Exercise data Block Start

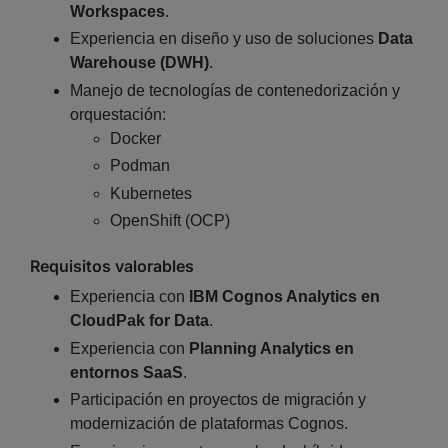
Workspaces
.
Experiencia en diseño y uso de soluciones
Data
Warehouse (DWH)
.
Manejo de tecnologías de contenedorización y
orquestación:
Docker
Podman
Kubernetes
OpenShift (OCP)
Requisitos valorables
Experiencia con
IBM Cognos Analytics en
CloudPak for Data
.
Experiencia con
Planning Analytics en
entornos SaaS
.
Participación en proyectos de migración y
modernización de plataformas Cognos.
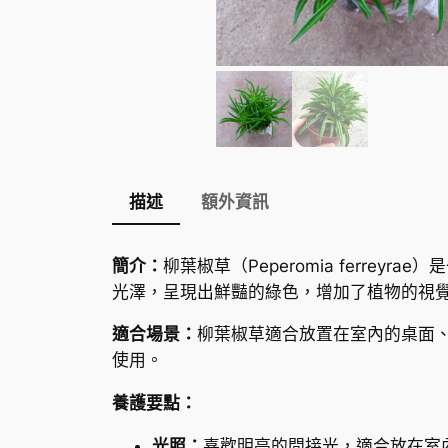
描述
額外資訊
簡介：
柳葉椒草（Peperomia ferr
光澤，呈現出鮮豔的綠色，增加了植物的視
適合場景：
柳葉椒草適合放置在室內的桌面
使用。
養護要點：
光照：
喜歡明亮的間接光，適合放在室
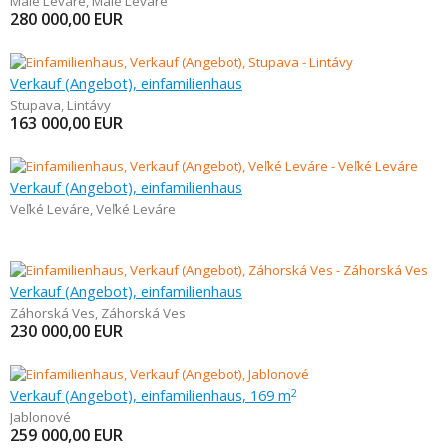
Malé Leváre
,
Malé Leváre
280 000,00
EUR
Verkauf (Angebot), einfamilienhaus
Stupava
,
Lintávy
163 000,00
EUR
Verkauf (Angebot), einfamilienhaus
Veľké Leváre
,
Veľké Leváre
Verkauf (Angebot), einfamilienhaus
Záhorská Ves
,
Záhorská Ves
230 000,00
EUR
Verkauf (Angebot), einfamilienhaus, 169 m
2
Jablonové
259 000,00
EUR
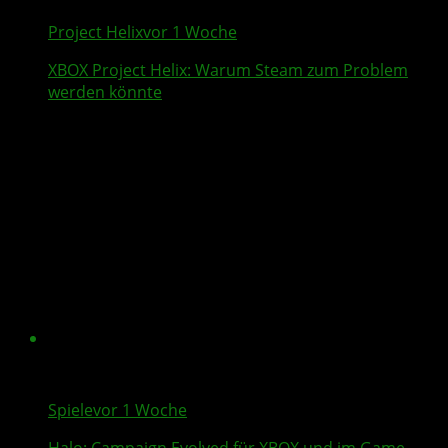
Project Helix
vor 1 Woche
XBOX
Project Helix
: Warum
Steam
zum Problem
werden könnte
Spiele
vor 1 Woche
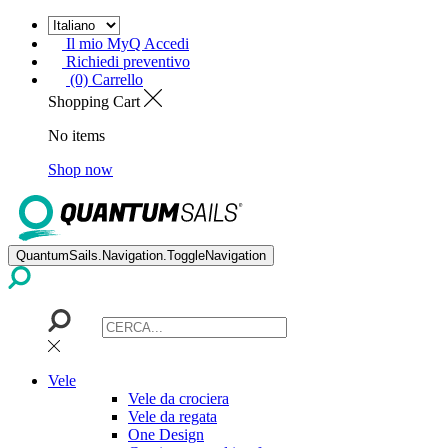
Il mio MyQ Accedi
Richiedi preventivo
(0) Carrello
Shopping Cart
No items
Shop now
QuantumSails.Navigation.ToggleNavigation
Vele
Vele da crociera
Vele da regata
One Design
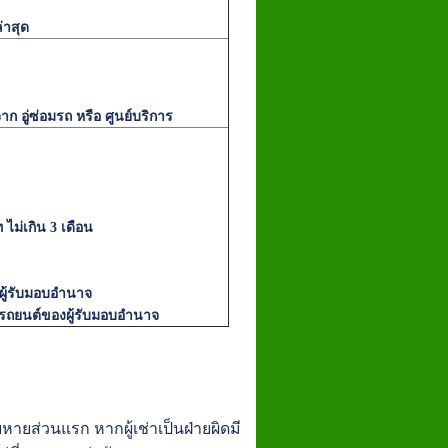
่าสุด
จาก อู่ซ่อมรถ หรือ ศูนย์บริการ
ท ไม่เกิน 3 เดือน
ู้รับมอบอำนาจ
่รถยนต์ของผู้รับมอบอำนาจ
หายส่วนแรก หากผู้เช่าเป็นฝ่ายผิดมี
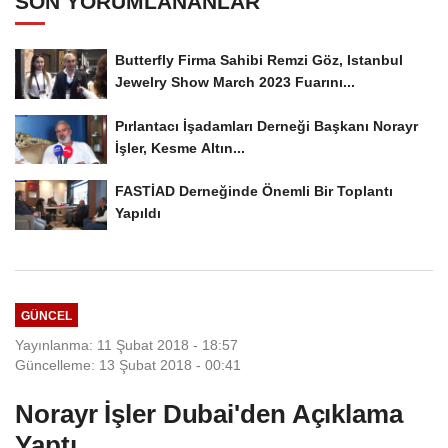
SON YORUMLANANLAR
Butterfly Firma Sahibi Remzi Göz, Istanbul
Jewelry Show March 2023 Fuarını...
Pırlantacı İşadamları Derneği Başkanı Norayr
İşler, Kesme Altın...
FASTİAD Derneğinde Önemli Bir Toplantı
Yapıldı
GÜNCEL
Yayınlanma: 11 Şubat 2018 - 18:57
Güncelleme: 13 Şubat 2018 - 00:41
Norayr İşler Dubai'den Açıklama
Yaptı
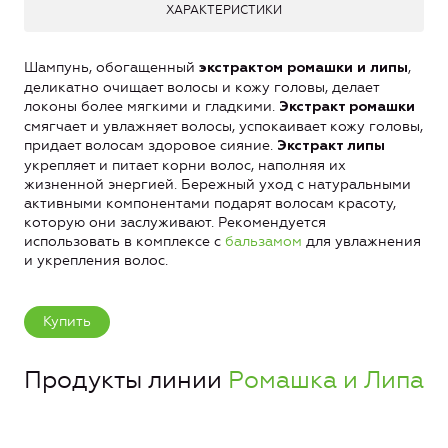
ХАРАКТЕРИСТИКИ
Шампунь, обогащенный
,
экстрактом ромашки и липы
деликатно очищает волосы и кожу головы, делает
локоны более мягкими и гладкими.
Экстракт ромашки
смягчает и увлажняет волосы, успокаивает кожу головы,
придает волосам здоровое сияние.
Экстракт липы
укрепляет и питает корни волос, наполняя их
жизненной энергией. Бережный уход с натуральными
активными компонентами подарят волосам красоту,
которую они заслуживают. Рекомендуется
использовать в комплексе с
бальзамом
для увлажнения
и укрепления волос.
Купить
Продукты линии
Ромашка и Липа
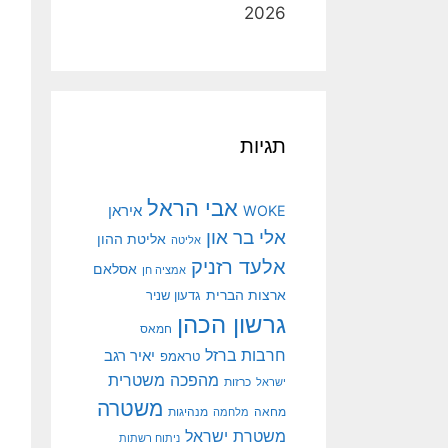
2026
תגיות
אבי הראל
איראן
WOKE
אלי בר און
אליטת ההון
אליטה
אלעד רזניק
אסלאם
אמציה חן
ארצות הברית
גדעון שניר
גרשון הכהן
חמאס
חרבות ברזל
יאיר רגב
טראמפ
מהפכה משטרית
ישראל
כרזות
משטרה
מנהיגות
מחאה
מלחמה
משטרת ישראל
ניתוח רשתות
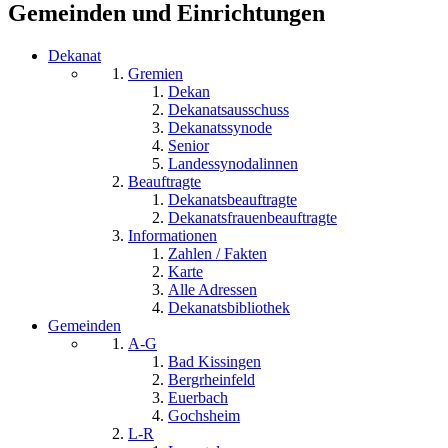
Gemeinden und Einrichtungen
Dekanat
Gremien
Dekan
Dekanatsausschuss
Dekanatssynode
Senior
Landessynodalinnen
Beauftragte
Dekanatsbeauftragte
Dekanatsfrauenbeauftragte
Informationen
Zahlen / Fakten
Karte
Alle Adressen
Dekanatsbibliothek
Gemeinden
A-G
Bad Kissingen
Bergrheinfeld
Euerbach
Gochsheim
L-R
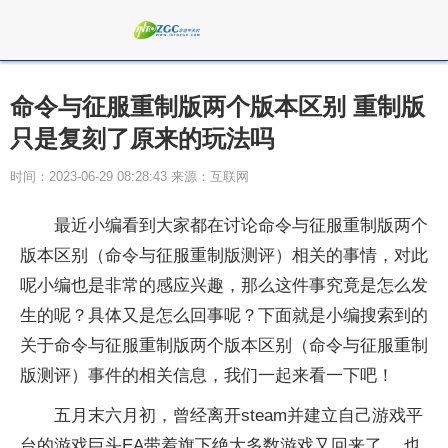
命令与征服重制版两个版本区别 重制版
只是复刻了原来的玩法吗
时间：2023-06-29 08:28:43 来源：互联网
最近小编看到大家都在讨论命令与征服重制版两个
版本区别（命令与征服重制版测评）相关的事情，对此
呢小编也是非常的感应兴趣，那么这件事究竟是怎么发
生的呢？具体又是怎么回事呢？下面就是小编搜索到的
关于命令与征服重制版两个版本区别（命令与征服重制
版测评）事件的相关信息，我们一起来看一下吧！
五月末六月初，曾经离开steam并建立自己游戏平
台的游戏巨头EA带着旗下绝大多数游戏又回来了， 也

Exercise data Block End

== Work required ==
Render every one of the lines above as a JSON list of strings, one string per line, with blank lines skipped. Leave the pictures out of the list.

== Answer to this problem ==
[
  "Workspaces",
  ".",
  "Experiencia en diseño y uso de soluciones",
  "Data",
  "Warehouse (DWH)",
  ".",
  "Manejo de tecnologías de contenedorización y",
  "orquestación:",
  "Docker",
  "Podman",
  "Kubernetes",
  "OpenShift (OCP)",
  "Requisitos valorables",
  "Experiencia con",
  "IBM Cognos Analytics en",
  "CloudPak for Data",
  ".",
  "Experiencia con",
  "Planning Analytics en",
  "entornos SaaS",
  ".",
  "Participación en proyectos de migración y",
  "modernización de plataformas Cognos.",
  "描述",
  "額外資訊",
  "簡介：",
  "柳葉椒草（Peperomia ferr",
  "光澤，呈現出鮮豔的綠色，增加了植物的視",
  "適合場景：",
  "柳葉椒草適合放置在室內的桌面",
  "使用。",
  "養護要點：",
  "光照：",
  "喜歡明亮的間接光，適合放在室",
  "Malé Leváre",
  ",",
  "Malé Leváre",
  "280 000,00",
  "EUR",
  "Verkauf (Angebot), einfamilienhaus",
  "Stupava",
  ",",
  "Lintávy",
  "163 000,00",
  "EUR",
  "Verkauf (Angebot), einfamilienhaus",
  "Veľké Leváre",
  ",",
  "Veľké Leváre",
  "Verkauf (Angebot), einfamilienhaus",
  "Záhorská Ves",
  ",",
  "Záhorská Ves",
  "230 000,00",
  "EUR",
  "Verkauf (Angebot), einfamilienhaus, 169 m",
  "2",
  "Jablonové",
  "259 000,00",
  "EUR",
  "Project Helix",
  "vor 1 Woche",
  "XBOX",
  "Project Helix",
  ": Warum",
  "Steam",
  "zum Problem",
  "werden könnte",
  "Spiele",
  "vor 1 Woche",
  "Il mio MyQ Accedi",
  "Richiedi preventivo",
  "(0) Carrello",
  "Shopping Cart",
  "No items",
  "Shop now",
  "QuantumSails.Navigation.ToggleNavigation",
  "Vele",
  "Vele da crociera",
  "Vele da regata",
  "One Design",
  "่าสุด",
  "จาก อู่ซ่อมรถ หรือ ศูนย์บริการ",
  "ท ไม่เกิน 3 เดือน",
  "ู้รับมอบอำนาจ",
  "่รถยนต์ของผู้รับมอบอำนาจ",
  "หายส่วนแรก หากผู้เช่าเป็นฝ่ายผิดมี",
  "SON YORUMLANANLAR",
  "Butterfly Firma Sahibi Remzi Göz, Istanbul",
  "Jewelry Show March 2023 Fuarını...",
  "Pırlantacı İşadamları Derneği Başkanı Norayr",
  "İşler, Kesme Altın...",
  "FASTİAD Derneğinde Önemli Bir Toplantı",
  "Yapıldı",
  "GÜNCEL",
  "Yayınlanma: 11 Şubat 2018 - 18:57",
  "Güncelleme: 13 Şubat 2018 - 00:41",
  "Norayr İşler Dubai'den Açıklama",
  "Yaptı",
  "ХАРАКТЕРИСТИКИ",
  "Шампунь, обогащенный",
  ",",
  "экстрактом ромашки и липы",
  "деликатно очищает волосы и кожу головы, делает",
  "локоны более мягкими и гладкими.",
  "Экстракт ромашки",
  "смягчает и увлажняет волосы, успокаивает кожу головы,",
  "придает волосам здоровое сияние.",
  "Экстракт липы",
  "укрепляет и питает корни волос, наполняя их",
  "жизненной энергией. Бережный уход с натуральными",
  "активными компонентами подарят волосам красоту,",
  "которую они заслуживают. Рекомендуется",
  "использовать в комплексе с",
  "бальзамом",
  "для увлажнения",
  "и укрепления волос.",
  "Купить",
  "Продукты линии",
  "Ромашка и Липа",
  "2026",
  "תגיות",
  "אבי הראל",
  "איראן",
  "WOKE",
  "אלי בר און",
  "אליטת ההון",
  "אליטה",
  "אלעד רזניק",
  "אסלאם",
  "אמציה חן",
  "ארצות הברית",
  "גדעון שניר",
  "גרשון הכהן",
  "חמאס",
  "חרבות ברזל",
  "יאיר רגב",
  "טראמפ",
  "מהפכה משטרית",
  "ישראל",
  "כרזות",
  "משטרה",
  "מנהיגות",
  "מחאה",
  "מלחמה",
  "משטרת ישראל",
  "ניתוח רשתות",
  "Gemeinden und Einrichtungen",
  "Dekanat",
  "Gremien",
  "Dekan",
  "Dekanatsausschuss",
  "Dekanatssynode",
  "Senior",
  "Landessynodalinnen",
  "Beauftragte",
  "Dekanatsbeauftragte",
  "Dekanatsfrauenbeauftragte",
  "Informationen",
  "Zahlen / Fakten",
  "Karte",
  "Alle Adressen",
  "Dekanatsbibliothek",
  "Gemeinden",
  "A-G",
  "Bad Kissingen",
  "Bergrheinfeld",
  "Euerbach",
  "Gochsheim",
  "L-R",
  "命令与征服重制版两个版本区别 重制版",
  "只是复刻了原来的玩法吗",
  "时间：2023-06-29 08:28:43 来源：互联网",
  "最近小编看到大家都在讨论命令与征服重制版两个",
  "版本区别（命令与征服重制版测评）相关的事情，对此",
  "呢小编也是非常的感应兴趣，那么这件事究竟是怎么发",
  "生的呢？具体又是怎么回事呢？下面就是小编搜索到的",
  "关于命令与征服重制版两个版本区别（命令与征服重制",
  "版测评）事件的相关信息，我们一起来看一下吧！",
  "五月末六月初，曾经离开steam并建立自己游戏平",
  "台的游戏巨头EA带着旗下绝大多数游戏又回来了， 也"
]